The nondiscrimination law went into effect on July 1, 2020, and prohibits discrimination on the basis of sexual orientation or gender identity in housing, public and private employment, public accommodations and access to credit. Virginia was the first Southern state to include LGBTQ-specific protections in its anti-discrimination statute.
Bob Updegrove, a wedding photographer in Loudoun County, filed a lawsuit in September 2020 arguing the law forced him to photograph same-sex weddings that violated his religious beliefs. Several Christian organizations, including two churches and a religious school, filed a separate suit at the same time in Loudoun County as well.
The U.S. Supreme Court in 2018 ruled the Masterpiece Cakeshop in Colorado could refuse to create a wedding cake for a same-sex couple for religious reasons.

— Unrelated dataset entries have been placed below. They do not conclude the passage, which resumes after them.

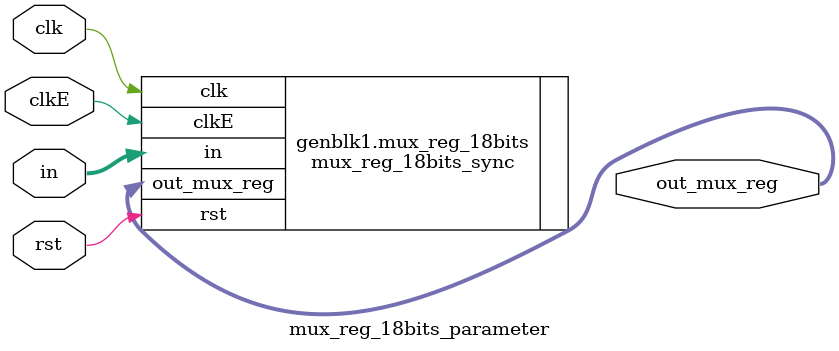
<source format=v>
module mux_reg_18bits_parameter(out_mux_reg, in, clk, clkE, rst);
    parameter Reg_state = "1"      ;
    parameter rst_state = "SYNC"   ;
    parameter width_reg = 18   ;

    input [width_reg - 1:0] in ;
    input clk                      ;
    input clkE                     ;
    input rst                      ;

    output [width_reg - 1:0] out_mux_reg ;

    generate
        if (rst_state == "SYNC") begin
            mux_reg_18bits_sync #(.Reg_state(Reg_state), .width_reg(width_reg)) 
            mux_reg_18bits (.out_mux_reg(out_mux_reg), .in(in), .clk(clk), .clkE(clkE), .rst(rst));
        end
        else begin
            mux_reg_18bits_async #(.Reg_state(Reg_state), .width_reg(width_reg)) 
            mux_reg_18bits (.out_mux_reg(out_mux_reg), .in(in), .clk(clk), .clkE(clkE), .rst(rst));
        end
    endgenerate
endmodule
</source>
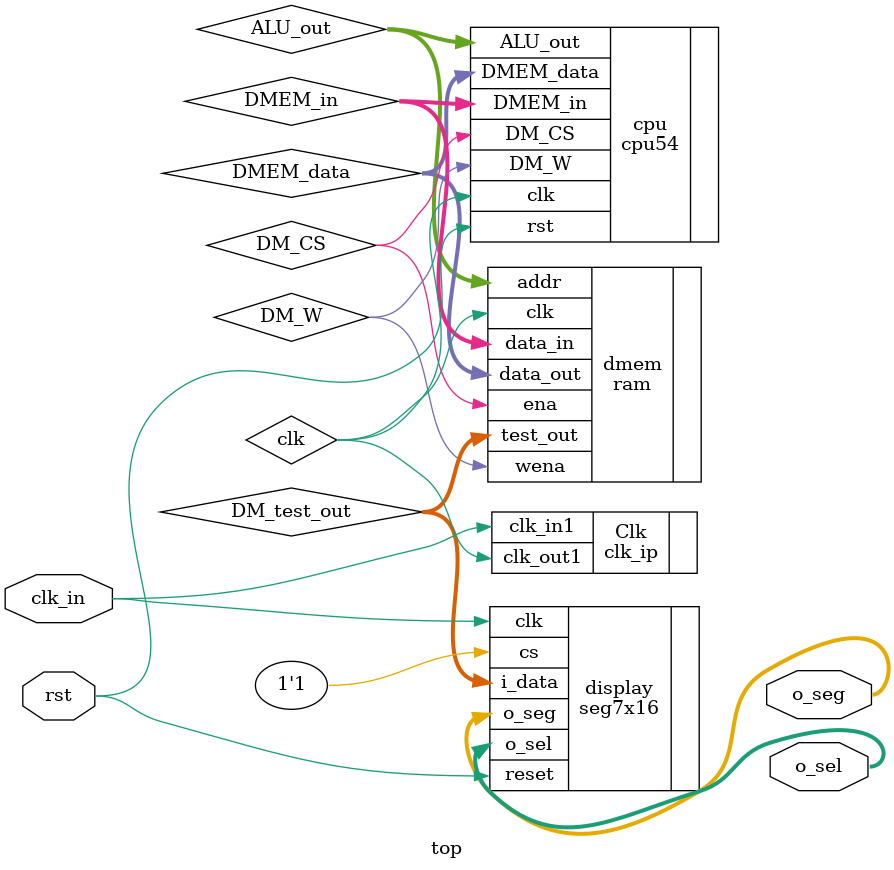
<source format=v>
`timescale 1ns / 1ps


module top(
    input clk_in,
    input rst,
    output [7:0] o_sel,
    output [7:0] o_seg
    );
    
    wire [31:0] DMEM_in;
    wire [31:0] DMEM_data;
    wire [31:0] ALU_out;
    wire DM_CS;
    wire DM_W;
    
    wire [31:0] DM_test_out;
    wire clk;
    
    clk_ip Clk(
                .clk_in1(clk_in),
                .clk_out1(clk)
                );
    
    cpu54 cpu(
                .clk(clk),
                .rst(rst),
                .DMEM_data(DMEM_data),
                .DMEM_in(DMEM_in),
                .ALU_out(ALU_out),
                .DM_CS(DM_CS),
                .DM_W(DM_W)
                );
                
                
    ram dmem(
                .clk(clk),
                .ena(DM_CS),
                .wena(DM_W),
                .addr(ALU_out),
                .data_in(DMEM_in),
                .data_out(DMEM_data),
                .test_out(DM_test_out)
                );
                
    seg7x16 display(
                    .clk(clk_in),
                    .reset(rst),
                    .cs(1'b1),
                    .i_data(DM_test_out),
                    .o_seg(o_seg),
                    .o_sel(o_sel)
                    );
endmodule

</source>
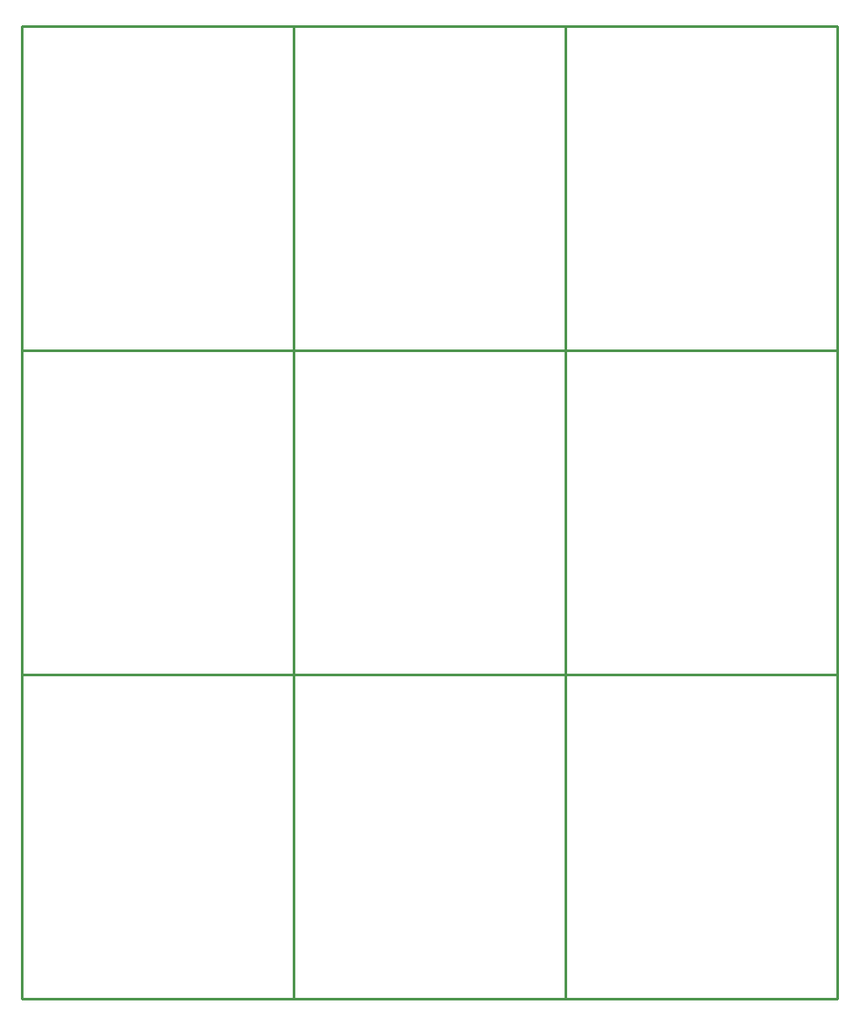
<source format=gm1>
G04 #@! TF.FileFunction,Profile,NP*
%FSLAX46Y46*%
G04 Gerber Fmt 4.6, Leading zero omitted, Abs format (unit mm)*
G04 Created by KiCad (PCBNEW 4.0.1-2.201512121406+6195~38~ubuntu15.10.1-stable) date Monday, December 14, 2015 PM10:15:38 HKT*
%MOMM*%
G01*
G04 APERTURE LIST*
%ADD10C,0.100000*%
%ADD11C,0.254000*%
G04 APERTURE END LIST*
D10*
D11*
X0Y0D02*
X79248000Y0D01*
X0Y31496000D02*
X79248000Y31496000D01*
X0Y62992000D02*
X79248000Y62992000D01*
X0Y94488000D02*
X79248000Y94488000D01*
X79248000Y94488000D02*
X79248000Y0D01*
X52832000Y94488000D02*
X52832000Y0D01*
X26416000Y94488000D02*
X26416000Y0D01*
X0Y94488000D02*
X0Y0D01*
M02*

</source>
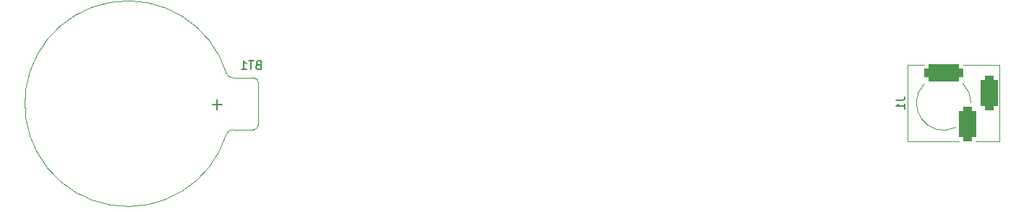
<source format=gbr>
%TF.GenerationSoftware,KiCad,Pcbnew,(6.0.5-0)*%
%TF.CreationDate,2022-07-24T16:22:49-05:00*%
%TF.ProjectId,hps_clock,6870735f-636c-46f6-936b-2e6b69636164,rev?*%
%TF.SameCoordinates,PX4c5bb48PY8abc9a0*%
%TF.FileFunction,Legend,Bot*%
%TF.FilePolarity,Positive*%
%FSLAX46Y46*%
G04 Gerber Fmt 4.6, Leading zero omitted, Abs format (unit mm)*
G04 Created by KiCad (PCBNEW (6.0.5-0)) date 2022-07-24 16:22:49*
%MOMM*%
%LPD*%
G01*
G04 APERTURE LIST*
G04 Aperture macros list*
%AMRoundRect*
0 Rectangle with rounded corners*
0 $1 Rounding radius*
0 $2 $3 $4 $5 $6 $7 $8 $9 X,Y pos of 4 corners*
0 Add a 4 corners polygon primitive as box body*
4,1,4,$2,$3,$4,$5,$6,$7,$8,$9,$2,$3,0*
0 Add four circle primitives for the rounded corners*
1,1,$1+$1,$2,$3*
1,1,$1+$1,$4,$5*
1,1,$1+$1,$6,$7*
1,1,$1+$1,$8,$9*
0 Add four rect primitives between the rounded corners*
20,1,$1+$1,$2,$3,$4,$5,0*
20,1,$1+$1,$4,$5,$6,$7,0*
20,1,$1+$1,$6,$7,$8,$9,0*
20,1,$1+$1,$8,$9,$2,$3,0*%
G04 Aperture macros list end*
%ADD10C,0.150000*%
%ADD11C,0.120000*%
%ADD12C,3.200000*%
%ADD13C,2.000000*%
%ADD14O,1.700000X1.700000*%
%ADD15R,1.700000X1.700000*%
%ADD16R,1.600000X1.600000*%
%ADD17O,1.600000X1.600000*%
%ADD18R,1.400000X1.400000*%
%ADD19C,1.400000*%
%ADD20C,1.600000*%
%ADD21R,3.000000X3.000000*%
%ADD22C,3.000000*%
%ADD23RoundRect,0.500000X1.750000X0.500000X-1.750000X0.500000X-1.750000X-0.500000X1.750000X-0.500000X0*%
%ADD24RoundRect,0.500000X-0.500000X1.500000X-0.500000X-1.500000X0.500000X-1.500000X0.500000X1.500000X0*%
G04 APERTURE END LIST*
D10*
%TO.C,BT1*%
X39627000Y24641612D02*
X39484143Y24593993D01*
X39436524Y24546374D01*
X39388905Y24451136D01*
X39388905Y24308279D01*
X39436524Y24213041D01*
X39484143Y24165422D01*
X39579381Y24117803D01*
X39960333Y24117803D01*
X39960333Y25117803D01*
X39627000Y25117803D01*
X39531762Y25070183D01*
X39484143Y25022564D01*
X39436524Y24927326D01*
X39436524Y24832088D01*
X39484143Y24736850D01*
X39531762Y24689231D01*
X39627000Y24641612D01*
X39960333Y24641612D01*
X39103190Y25117803D02*
X38531762Y25117803D01*
X38817476Y24117803D02*
X38817476Y25117803D01*
X37674619Y24117803D02*
X38246047Y24117803D01*
X37960333Y24117803D02*
X37960333Y25117803D01*
X38055571Y24974945D01*
X38150809Y24879707D01*
X38246047Y24832088D01*
X35412714Y19963041D02*
X34269857Y19963041D01*
X34841286Y19391612D02*
X34841286Y20534469D01*
%TO.C,J1*%
X114352180Y20485734D02*
X115066466Y20485734D01*
X115209323Y20533353D01*
X115304561Y20628591D01*
X115352180Y20771448D01*
X115352180Y20866686D01*
X115352180Y19485734D02*
X115352180Y20057162D01*
X115352180Y19771448D02*
X114352180Y19771448D01*
X114495038Y19866686D01*
X114590276Y19961924D01*
X114637895Y20057162D01*
D11*
%TO.C,BT1*%
X39091286Y17020183D02*
X36641286Y17020183D01*
X36641286Y23120183D02*
X39091286Y23120183D01*
X39641286Y22570183D02*
X39641286Y17570183D01*
X12327843Y20586174D02*
G75*
G03*
X35941286Y16550183I12063443J-515991D01*
G01*
X39091286Y17020183D02*
G75*
G03*
X39641286Y17570183I1J549999D01*
G01*
X39641286Y22570183D02*
G75*
G03*
X39091286Y23120183I-549999J1D01*
G01*
X35941286Y23590183D02*
G75*
G03*
X12327843Y19554192I-11550000J-3520000D01*
G01*
X35936517Y23613668D02*
G75*
G03*
X36641286Y23120183I704769J256515D01*
G01*
X36641286Y17020183D02*
G75*
G03*
X35936517Y16526698I0J-750000D01*
G01*
%TO.C,J1*%
X115699800Y24652400D02*
X115699800Y15652400D01*
X126399800Y15652400D02*
X123649800Y15652400D01*
X126399800Y24652400D02*
X122149800Y24652400D01*
X115699800Y15652400D02*
X121649800Y15652400D01*
X126399800Y24652400D02*
X126399800Y15652400D01*
X115699800Y24652400D02*
X117649800Y24652400D01*
X123099800Y20152400D02*
G75*
G03*
X122162542Y22415142I-3199997J2D01*
G01*
X117599800Y22352400D02*
G75*
G03*
X121283505Y17286155I2300000J-2200000D01*
G01*
%TD*%
%LPC*%
D12*
%TO.C,H4*%
X134932600Y5476000D03*
%TD*%
D13*
%TO.C,TP4*%
X30474000Y64602400D03*
%TD*%
%TO.C,TP3*%
X131743200Y36433800D03*
%TD*%
D14*
%TO.C,J2*%
X131870200Y64424600D03*
X131870200Y66964600D03*
X131870200Y69504600D03*
X131870200Y72044600D03*
X131870200Y74584600D03*
D15*
X131870200Y77124600D03*
%TD*%
D16*
%TO.C,U2*%
X48365000Y80162600D03*
D17*
X55985000Y72542600D03*
X48365000Y77622600D03*
X55985000Y75082600D03*
X48365000Y75082600D03*
X55985000Y77622600D03*
X48365000Y72542600D03*
X55985000Y80162600D03*
%TD*%
D15*
%TO.C,J3*%
X106820800Y84577200D03*
D14*
X109360800Y84577200D03*
X106820800Y82037200D03*
X109360800Y82037200D03*
X106820800Y79497200D03*
X109360800Y79497200D03*
%TD*%
D13*
%TO.C,TP5*%
X30423200Y36713200D03*
%TD*%
D12*
%TO.C,H2*%
X134932600Y85476000D03*
%TD*%
%TO.C,H3*%
X4932600Y5476000D03*
%TD*%
D13*
%TO.C,TP1*%
X62580400Y74920800D03*
%TD*%
D18*
%TO.C,DS1*%
X58997600Y30230200D03*
D19*
X61537600Y30230200D03*
X64077600Y30230200D03*
X66617600Y30230200D03*
X69157600Y30230200D03*
X71697600Y30230200D03*
X74237600Y30230200D03*
X74237600Y45470200D03*
X71697600Y45470200D03*
X69157600Y45470200D03*
X66617600Y45470200D03*
X64077600Y45470200D03*
X61537600Y45470200D03*
X58997600Y45470200D03*
%TD*%
D16*
%TO.C,U3*%
X79988000Y62072400D03*
D17*
X113008000Y69692400D03*
X82528000Y62072400D03*
X110468000Y69692400D03*
X85068000Y62072400D03*
X107928000Y69692400D03*
X87608000Y62072400D03*
X105388000Y69692400D03*
X90148000Y62072400D03*
X102848000Y69692400D03*
X92688000Y62072400D03*
X100308000Y69692400D03*
X95228000Y62072400D03*
X97768000Y69692400D03*
X97768000Y62072400D03*
X95228000Y69692400D03*
X100308000Y62072400D03*
X92688000Y69692400D03*
X102848000Y62072400D03*
X90148000Y69692400D03*
X105388000Y62072400D03*
X87608000Y69692400D03*
X107928000Y62072400D03*
X85068000Y69692400D03*
X110468000Y62072400D03*
X82528000Y69692400D03*
X113008000Y62072400D03*
X79988000Y69692400D03*
%TD*%
D12*
%TO.C,H1*%
X4932600Y85476000D03*
%TD*%
D20*
%TO.C,R2*%
X94733200Y76134000D03*
X91333200Y76134000D03*
%TD*%
D16*
%TO.C,U4*%
X27466200Y36657400D03*
D17*
X19846200Y64597400D03*
X27466200Y39197400D03*
X19846200Y62057400D03*
X27466200Y41737400D03*
X19846200Y59517400D03*
X27466200Y44277400D03*
X19846200Y56977400D03*
X27466200Y46817400D03*
X19846200Y54437400D03*
X27466200Y49357400D03*
X19846200Y51897400D03*
X27466200Y51897400D03*
X19846200Y49357400D03*
X27466200Y54437400D03*
X19846200Y46817400D03*
X27466200Y56977400D03*
X19846200Y44277400D03*
X27466200Y59517400D03*
X19846200Y41737400D03*
X27466200Y62057400D03*
X19846200Y39197400D03*
X27466200Y64597400D03*
X19846200Y36657400D03*
%TD*%
D13*
%TO.C,TP7*%
X25139400Y77785000D03*
%TD*%
%TO.C,TP6*%
X16529400Y64678600D03*
%TD*%
%TO.C,TP2*%
X58999000Y72457000D03*
%TD*%
%TO.C,TP8*%
X109492800Y11516400D03*
%TD*%
D21*
%TO.C,BT1*%
X37591286Y20070183D03*
D22*
X17101286Y20070183D03*
%TD*%
D23*
%TO.C,J1*%
X119899800Y23652400D03*
D24*
X125199800Y21352400D03*
X122699800Y17652400D03*
%TD*%
M02*

</source>
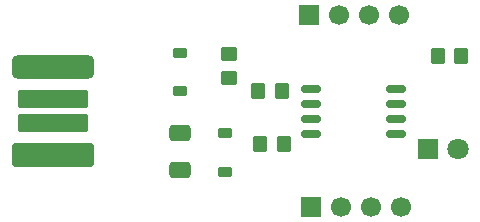
<source format=gbr>
%TF.GenerationSoftware,KiCad,Pcbnew,9.0.1*%
%TF.CreationDate,2025-11-17T22:12:27+05:30*%
%TF.ProjectId,Project_1,50726f6a-6563-4745-9f31-2e6b69636164,rev?*%
%TF.SameCoordinates,Original*%
%TF.FileFunction,Soldermask,Top*%
%TF.FilePolarity,Negative*%
%FSLAX46Y46*%
G04 Gerber Fmt 4.6, Leading zero omitted, Abs format (unit mm)*
G04 Created by KiCad (PCBNEW 9.0.1) date 2025-11-17 22:12:27*
%MOMM*%
%LPD*%
G01*
G04 APERTURE LIST*
G04 Aperture macros list*
%AMRoundRect*
0 Rectangle with rounded corners*
0 $1 Rounding radius*
0 $2 $3 $4 $5 $6 $7 $8 $9 X,Y pos of 4 corners*
0 Add a 4 corners polygon primitive as box body*
4,1,4,$2,$3,$4,$5,$6,$7,$8,$9,$2,$3,0*
0 Add four circle primitives for the rounded corners*
1,1,$1+$1,$2,$3*
1,1,$1+$1,$4,$5*
1,1,$1+$1,$6,$7*
1,1,$1+$1,$8,$9*
0 Add four rect primitives between the rounded corners*
20,1,$1+$1,$2,$3,$4,$5,0*
20,1,$1+$1,$4,$5,$6,$7,0*
20,1,$1+$1,$6,$7,$8,$9,0*
20,1,$1+$1,$8,$9,$2,$3,0*%
G04 Aperture macros list end*
%ADD10RoundRect,0.250000X-0.350000X-0.450000X0.350000X-0.450000X0.350000X0.450000X-0.350000X0.450000X0*%
%ADD11RoundRect,0.250000X0.350000X0.450000X-0.350000X0.450000X-0.350000X-0.450000X0.350000X-0.450000X0*%
%ADD12R,1.700000X1.700000*%
%ADD13C,1.700000*%
%ADD14RoundRect,0.250000X0.650000X-0.412500X0.650000X0.412500X-0.650000X0.412500X-0.650000X-0.412500X0*%
%ADD15RoundRect,0.225000X-0.375000X0.225000X-0.375000X-0.225000X0.375000X-0.225000X0.375000X0.225000X0*%
%ADD16RoundRect,0.500000X-3.000000X-0.500000X3.000000X-0.500000X3.000000X0.500000X-3.000000X0.500000X0*%
%ADD17RoundRect,0.225000X-2.775000X-0.525000X2.775000X-0.525000X2.775000X0.525000X-2.775000X0.525000X0*%
%ADD18RoundRect,0.300000X-3.200000X-0.700000X3.200000X-0.700000X3.200000X0.700000X-3.200000X0.700000X0*%
%ADD19RoundRect,0.250000X0.450000X-0.350000X0.450000X0.350000X-0.450000X0.350000X-0.450000X-0.350000X0*%
%ADD20R,1.800000X1.800000*%
%ADD21C,1.800000*%
%ADD22RoundRect,0.162500X0.650000X0.162500X-0.650000X0.162500X-0.650000X-0.162500X0.650000X-0.162500X0*%
G04 APERTURE END LIST*
D10*
%TO.C,R1*%
X136550000Y-79950000D03*
X138550000Y-79950000D03*
%TD*%
%TO.C,R3*%
X151600000Y-72500000D03*
X153600000Y-72500000D03*
%TD*%
D11*
%TO.C,R2*%
X138400000Y-75450000D03*
X136400000Y-75450000D03*
%TD*%
D12*
%TO.C,J2*%
X140890000Y-85250000D03*
D13*
X143430000Y-85250000D03*
X145970000Y-85250000D03*
X148510000Y-85250000D03*
%TD*%
D14*
%TO.C,C1*%
X129800000Y-82112500D03*
X129800000Y-78987500D03*
%TD*%
D15*
%TO.C,D1*%
X129750000Y-72200000D03*
X129750000Y-75500000D03*
%TD*%
D16*
%TO.C,U2*%
X119000000Y-73400000D03*
D17*
X119000000Y-76150000D03*
X119000000Y-78150000D03*
D18*
X119000000Y-80900000D03*
%TD*%
D12*
%TO.C,J1*%
X140730000Y-69000000D03*
D13*
X143270000Y-69000000D03*
X145810000Y-69000000D03*
X148350000Y-69000000D03*
%TD*%
D19*
%TO.C,R4*%
X133900000Y-74350000D03*
X133900000Y-72350000D03*
%TD*%
D15*
%TO.C,D2*%
X133550000Y-79000000D03*
X133550000Y-82300000D03*
%TD*%
D20*
%TO.C,D3*%
X150730000Y-80350000D03*
D21*
X153270000Y-80350000D03*
%TD*%
D22*
%TO.C,U3*%
X148037500Y-79105000D03*
X148037500Y-77835000D03*
X148037500Y-76565000D03*
X148037500Y-75295000D03*
X140862500Y-75295000D03*
X140862500Y-76565000D03*
X140862500Y-77835000D03*
X140862500Y-79105000D03*
%TD*%
M02*

</source>
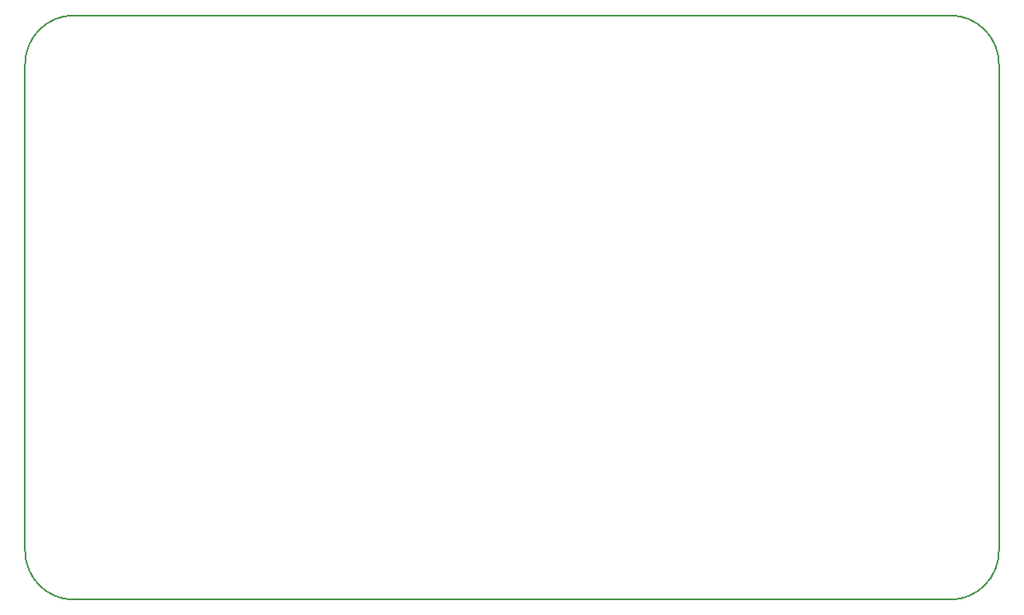
<source format=gbr>
G04 #@! TF.GenerationSoftware,KiCad,Pcbnew,(5.0.1)-3*
G04 #@! TF.CreationDate,2019-12-30T10:06:07+01:00*
G04 #@! TF.ProjectId,TL494 Class D Amp,544C34393420436C617373204420416D,rev?*
G04 #@! TF.SameCoordinates,PX4c4b400PY8f0d180*
G04 #@! TF.FileFunction,Profile,NP*
%FSLAX46Y46*%
G04 Gerber Fmt 4.6, Leading zero omitted, Abs format (unit mm)*
G04 Created by KiCad (PCBNEW (5.0.1)-3) date 30/12/2019 10:06:07*
%MOMM*%
%LPD*%
G01*
G04 APERTURE LIST*
%ADD10C,0.150000*%
G04 APERTURE END LIST*
D10*
X95000000Y60000000D02*
G75*
G02X100000000Y55000000I0J-5000000D01*
G01*
X100000000Y5000000D02*
G75*
G02X95000000Y0I-5000000J0D01*
G01*
X5000000Y0D02*
G75*
G02X0Y5000000I0J5000000D01*
G01*
X0Y55000000D02*
G75*
G02X5000000Y60000000I5000000J0D01*
G01*
X100000000Y55000000D02*
X100000000Y5000000D01*
X5000000Y60000000D02*
X95000000Y60000000D01*
X0Y5000000D02*
X0Y55000000D01*
X95000000Y0D02*
X5000000Y0D01*
M02*

</source>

However, their narrow decision applied to creating cakes as a form of artistic expression and to a specific neutral application of the state’s anti-discrimination law.
In the Virginia case, Hilton, a senior-ranking federal judge with the U.S. District Court for the Eastern District of Virginia, ruled in favor of Herring when he dismissed Updegrove’s challenge to the Virginia Values Act.
“Every Virginian deserves to live without fear of being discriminated against because of whom they love, what they look like, where they come from, or how they worship,” Herring said following the ruling. “Discrimination will never be tolerated in the commonwealth and I will continue to do all I can to defend the Virginia Values Act and protect Virginia’s LGBTQ community.”